Quoted text:
____
An In-Depth Look at Attribution Modeling in Digital Marketing

A.K.A. Why your marketing ROI is almost always inflated

Published in

Analytics for Humans

12 min readSep 17, 2018

If you are a marketer, return on investment from various advertising platforms is probably the most important metric you have to pay attention to on a weekly, or even daily, basis.

In most cases, you probably will log into your advertising platforms such as Facebook or Google Ads, and obtain a pre-made number calculated by these platforms and call it a day.

For some platforms, maybe you will have to do the math manually and use the following formula Total Cost / Total Conversions, but nothing more complex than that.

Well, I’m really sorry to tell you, but those numbers you obtain from your platforms do not capture your real marketing ROI accurately, and in many cases, they will be significantly inflated.

This article will show you the reason of this inflation, and explain to you why you should incorporate attribution modeling in your marketing ROI calculation to gain more insights on which platform is really effective in making your customers buy on your website.

Join our growing community of Data-driven marketers now

Why are my marketing ROIs inflated?

To understand why your marketing ROIs are inflated, let’s consider a user journey of a user named Mike.

Mike came to know about your brand via a Facebook ad that shows you the benefit of your product.

He visited your website, became very interested in it, even added the product to cart, but was called away by his girlfriend before able to complete the purchase.

Real-life kicked in, Mike forgot about your product completely, until he one day later saw a display ad of your product on the sidebar of his favorite blog (Google Display).

Reminded by the great encounter, he recovered his cart and made the purchase of your product.

While many you may think Mike’s experience is isolated from most of your audiences. In fact, it is getting a lot more common in recent years.

Researches have shown that over 92% of the customers do not have the intention of purchase when they first visit a brand or company’s website (link), and our personal experiences have shown that customer converting after visiting a single advertisement is becoming more and rarer.

For Mike, how is his purchase (let’s say its 100 dollars) reflected in your advertising platforms?
____
Task details: Copy word for word the passage of the attribution modeling article that opens with the words "To understand why" and closes with "benefit of your product.".

Given entries:
____
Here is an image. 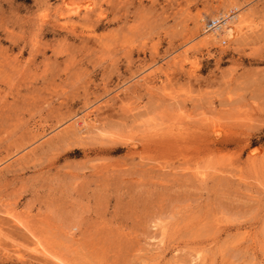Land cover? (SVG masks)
____
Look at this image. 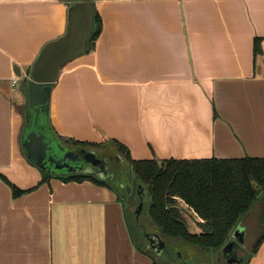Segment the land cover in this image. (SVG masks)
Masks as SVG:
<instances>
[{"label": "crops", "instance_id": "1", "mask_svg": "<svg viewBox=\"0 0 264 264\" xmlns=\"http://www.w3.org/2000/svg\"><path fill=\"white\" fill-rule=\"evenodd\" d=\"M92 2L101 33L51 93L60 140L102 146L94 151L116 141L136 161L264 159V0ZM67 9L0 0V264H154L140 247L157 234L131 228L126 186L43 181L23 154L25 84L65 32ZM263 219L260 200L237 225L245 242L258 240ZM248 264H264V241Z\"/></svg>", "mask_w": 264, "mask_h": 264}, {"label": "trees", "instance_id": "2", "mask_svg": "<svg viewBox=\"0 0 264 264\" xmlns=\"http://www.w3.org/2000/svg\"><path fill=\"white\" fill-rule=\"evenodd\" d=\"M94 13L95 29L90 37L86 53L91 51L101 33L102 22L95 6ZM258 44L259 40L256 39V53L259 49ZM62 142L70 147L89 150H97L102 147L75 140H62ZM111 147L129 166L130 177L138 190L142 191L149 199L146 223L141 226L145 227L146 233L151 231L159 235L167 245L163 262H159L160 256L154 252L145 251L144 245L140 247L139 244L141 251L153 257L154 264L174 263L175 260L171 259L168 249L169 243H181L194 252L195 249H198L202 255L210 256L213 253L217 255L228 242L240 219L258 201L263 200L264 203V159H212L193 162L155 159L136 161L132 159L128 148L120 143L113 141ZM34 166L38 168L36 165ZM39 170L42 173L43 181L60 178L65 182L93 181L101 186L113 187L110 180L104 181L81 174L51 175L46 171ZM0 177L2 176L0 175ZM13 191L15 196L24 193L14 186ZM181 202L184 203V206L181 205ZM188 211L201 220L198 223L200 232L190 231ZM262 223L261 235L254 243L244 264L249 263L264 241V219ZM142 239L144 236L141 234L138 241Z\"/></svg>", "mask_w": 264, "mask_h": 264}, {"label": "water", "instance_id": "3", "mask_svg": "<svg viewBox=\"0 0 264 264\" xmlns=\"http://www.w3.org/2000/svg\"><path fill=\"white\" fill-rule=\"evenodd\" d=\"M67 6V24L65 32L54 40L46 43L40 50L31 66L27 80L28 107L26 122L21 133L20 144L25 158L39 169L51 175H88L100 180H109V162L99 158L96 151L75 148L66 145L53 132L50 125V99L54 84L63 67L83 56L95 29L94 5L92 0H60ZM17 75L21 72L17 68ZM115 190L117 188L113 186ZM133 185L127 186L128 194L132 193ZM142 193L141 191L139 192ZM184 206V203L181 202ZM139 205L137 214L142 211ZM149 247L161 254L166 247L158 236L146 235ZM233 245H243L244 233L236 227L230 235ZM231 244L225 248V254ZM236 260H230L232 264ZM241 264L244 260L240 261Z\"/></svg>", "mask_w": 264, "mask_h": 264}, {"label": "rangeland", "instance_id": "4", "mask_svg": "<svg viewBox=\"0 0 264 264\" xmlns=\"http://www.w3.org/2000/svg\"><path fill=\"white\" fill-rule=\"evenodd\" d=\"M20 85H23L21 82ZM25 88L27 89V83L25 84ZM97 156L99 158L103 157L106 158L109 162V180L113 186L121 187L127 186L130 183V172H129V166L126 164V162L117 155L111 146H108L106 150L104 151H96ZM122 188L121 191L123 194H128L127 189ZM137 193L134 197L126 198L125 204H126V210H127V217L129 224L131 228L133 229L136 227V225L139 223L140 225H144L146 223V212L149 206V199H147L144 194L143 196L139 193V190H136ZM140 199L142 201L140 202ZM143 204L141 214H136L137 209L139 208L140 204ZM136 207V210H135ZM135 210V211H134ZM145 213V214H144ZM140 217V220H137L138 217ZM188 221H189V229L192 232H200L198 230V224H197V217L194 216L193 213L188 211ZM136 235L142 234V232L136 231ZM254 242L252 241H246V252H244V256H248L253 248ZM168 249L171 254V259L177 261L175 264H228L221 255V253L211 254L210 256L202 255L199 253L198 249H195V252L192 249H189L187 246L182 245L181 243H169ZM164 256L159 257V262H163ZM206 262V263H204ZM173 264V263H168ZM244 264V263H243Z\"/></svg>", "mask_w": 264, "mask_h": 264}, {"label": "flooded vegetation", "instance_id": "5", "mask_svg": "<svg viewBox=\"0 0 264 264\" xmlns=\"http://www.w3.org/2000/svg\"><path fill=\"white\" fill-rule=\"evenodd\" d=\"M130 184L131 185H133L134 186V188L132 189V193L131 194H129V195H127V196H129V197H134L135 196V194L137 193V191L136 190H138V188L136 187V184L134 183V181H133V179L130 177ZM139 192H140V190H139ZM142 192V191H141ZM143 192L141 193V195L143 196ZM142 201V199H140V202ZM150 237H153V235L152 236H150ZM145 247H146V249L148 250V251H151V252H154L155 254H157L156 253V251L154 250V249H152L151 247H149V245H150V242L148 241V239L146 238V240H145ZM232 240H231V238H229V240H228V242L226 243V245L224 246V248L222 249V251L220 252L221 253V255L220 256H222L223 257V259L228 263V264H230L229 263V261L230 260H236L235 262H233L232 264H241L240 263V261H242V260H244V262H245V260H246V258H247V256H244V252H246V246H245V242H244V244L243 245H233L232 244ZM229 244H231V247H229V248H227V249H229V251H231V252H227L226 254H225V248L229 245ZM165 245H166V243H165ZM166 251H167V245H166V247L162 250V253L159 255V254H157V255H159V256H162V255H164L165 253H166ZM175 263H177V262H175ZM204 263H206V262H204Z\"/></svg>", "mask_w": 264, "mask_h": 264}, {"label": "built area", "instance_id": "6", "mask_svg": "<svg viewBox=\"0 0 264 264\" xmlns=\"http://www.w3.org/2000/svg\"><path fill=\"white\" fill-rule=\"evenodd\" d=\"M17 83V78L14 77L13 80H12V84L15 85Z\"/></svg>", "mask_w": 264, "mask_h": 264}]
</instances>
____
Written solution:
To understand why your marketing ROIs are inflated, let’s consider a user journey of a user named Mike.

Mike came to know about your brand via a Facebook ad that shows you the benefit of your product.